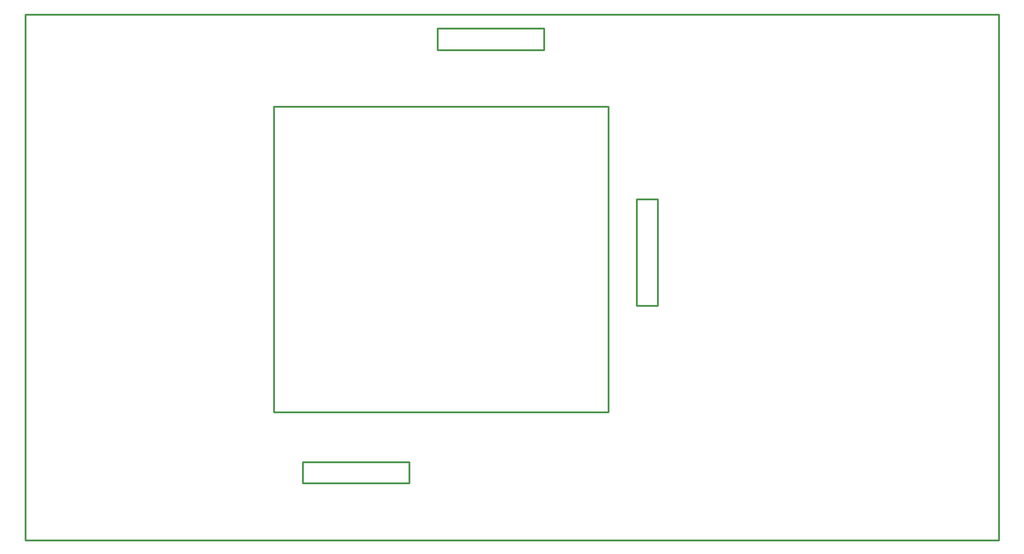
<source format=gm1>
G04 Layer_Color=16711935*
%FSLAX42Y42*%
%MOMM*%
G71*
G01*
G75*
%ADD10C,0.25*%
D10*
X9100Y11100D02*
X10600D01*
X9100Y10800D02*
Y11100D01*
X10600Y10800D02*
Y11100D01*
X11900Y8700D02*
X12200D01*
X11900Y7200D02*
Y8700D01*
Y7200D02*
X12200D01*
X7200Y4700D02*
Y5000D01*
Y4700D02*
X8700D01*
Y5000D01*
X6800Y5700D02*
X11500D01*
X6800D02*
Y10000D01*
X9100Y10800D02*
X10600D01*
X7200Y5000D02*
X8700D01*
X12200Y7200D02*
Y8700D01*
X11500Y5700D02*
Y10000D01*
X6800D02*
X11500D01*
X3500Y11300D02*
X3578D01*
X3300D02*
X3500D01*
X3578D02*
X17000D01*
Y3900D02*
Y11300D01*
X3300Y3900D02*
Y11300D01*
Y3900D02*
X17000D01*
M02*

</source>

▬▬▬

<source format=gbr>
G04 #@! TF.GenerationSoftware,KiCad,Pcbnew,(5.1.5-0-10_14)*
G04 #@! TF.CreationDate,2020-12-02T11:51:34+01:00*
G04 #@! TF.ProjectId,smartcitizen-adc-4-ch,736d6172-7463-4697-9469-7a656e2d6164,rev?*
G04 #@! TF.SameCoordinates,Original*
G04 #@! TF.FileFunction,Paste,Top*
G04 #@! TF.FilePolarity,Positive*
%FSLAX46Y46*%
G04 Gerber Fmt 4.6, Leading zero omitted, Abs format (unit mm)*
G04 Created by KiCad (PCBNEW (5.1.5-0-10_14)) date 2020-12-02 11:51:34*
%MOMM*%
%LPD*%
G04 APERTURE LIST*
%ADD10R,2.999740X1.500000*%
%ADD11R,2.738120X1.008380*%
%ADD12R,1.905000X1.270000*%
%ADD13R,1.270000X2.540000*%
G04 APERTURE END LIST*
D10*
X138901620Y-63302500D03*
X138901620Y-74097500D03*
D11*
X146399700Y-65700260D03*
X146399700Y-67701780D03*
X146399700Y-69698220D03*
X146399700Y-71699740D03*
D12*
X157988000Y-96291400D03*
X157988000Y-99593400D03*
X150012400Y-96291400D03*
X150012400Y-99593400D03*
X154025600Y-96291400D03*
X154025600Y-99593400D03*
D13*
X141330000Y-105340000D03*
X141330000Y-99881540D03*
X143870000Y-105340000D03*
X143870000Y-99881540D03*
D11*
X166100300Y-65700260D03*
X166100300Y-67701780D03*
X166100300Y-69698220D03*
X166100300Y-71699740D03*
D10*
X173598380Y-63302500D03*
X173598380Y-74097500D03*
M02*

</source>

▬▬▬

● **ABOUT THIS TASK**:
Where a line in the listing above includes the string "format", copy that line.

● **SOLUTION TO THIS PROBLEM**:
<source format=gm1>
<source format=gbr>
G04 Gerber Fmt 4.6, Leading zero omitted, Abs format (unit mm)*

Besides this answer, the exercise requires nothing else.